Using such tactics “is a high-yield activity, and fits into a larger trend where criminals turn compromised servers at hosting facilities into weapons,” according to the APWG. “Hosting facilities contain large numbers of often powerful servers, and have large ‘pipes’ through which large amounts of traffic can be sent. These setups offer significantly more computing power and bandwidth than scattered home PCs.”
These resources can be leveraged in a number of ways, including launching distributed denial-of-service (DDoS) attacks. In late 2012, cyber-criminals hacked into server farms to launch DDoS attacks against banks in the United States in what the attackers called “Operation Ababil.”

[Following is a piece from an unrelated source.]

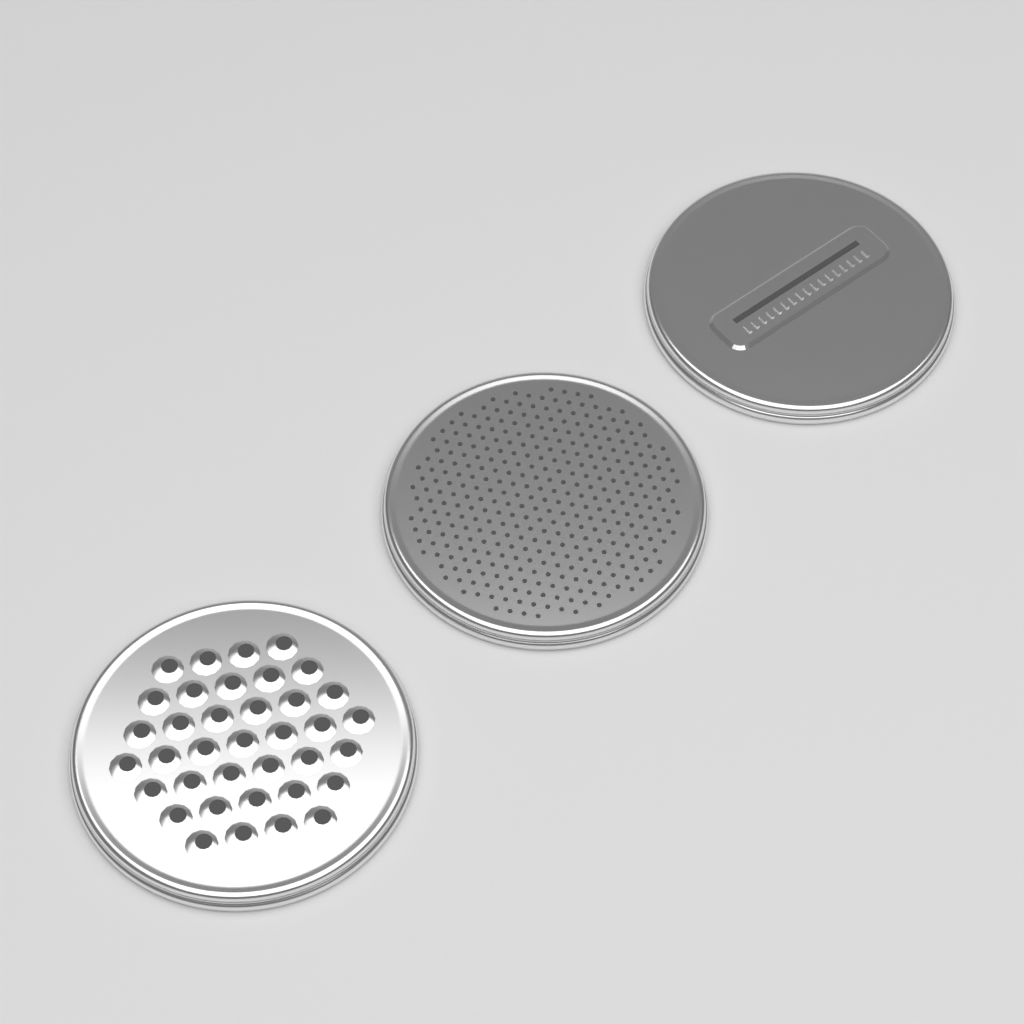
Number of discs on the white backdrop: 3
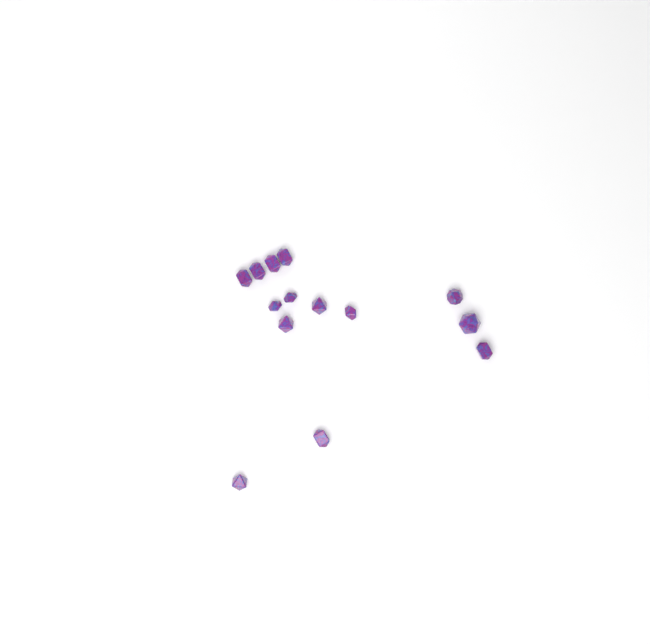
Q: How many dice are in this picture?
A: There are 14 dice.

In its latest data breach report for 2012, Verizon noted that the proportion of breaches using social-engineering tactics such as phishing was four times higher in 2012 than in 2011. According to Verizon, in 30 percent of the breaches involving enterprises, the victim of the phish was at the executive level, while 27 percent of the cases involved a victim at the managerial level. Among small and midsize businesses, 13 percent of the phishing attacks involved cashiers.
In 69 percent of the breaches, the attacked organization was not the one who discovered they had been victimized. Instead, it was a third party.
“We really have two concerns,” said Jay Jacobs, senior analyst with Verizon’s RISK Team. “It takes a long time to discover a breach—66 percent were a month or longer—and even then, organizations are not actively discovering breaches themselves,” Jacobs said.
“This may be caused by a focus on preventing a breach rather than detecting them, causing some organizations to not implement safeguards, such as log review or other detection mechanisms. Another possible cause may be the active detection processes are either not working or are misconfigured and/or under-staffed,” he said.
“Either way, the only thing we do know for sure is that there are opportunities to improve on the internal detection of breaches,” he said.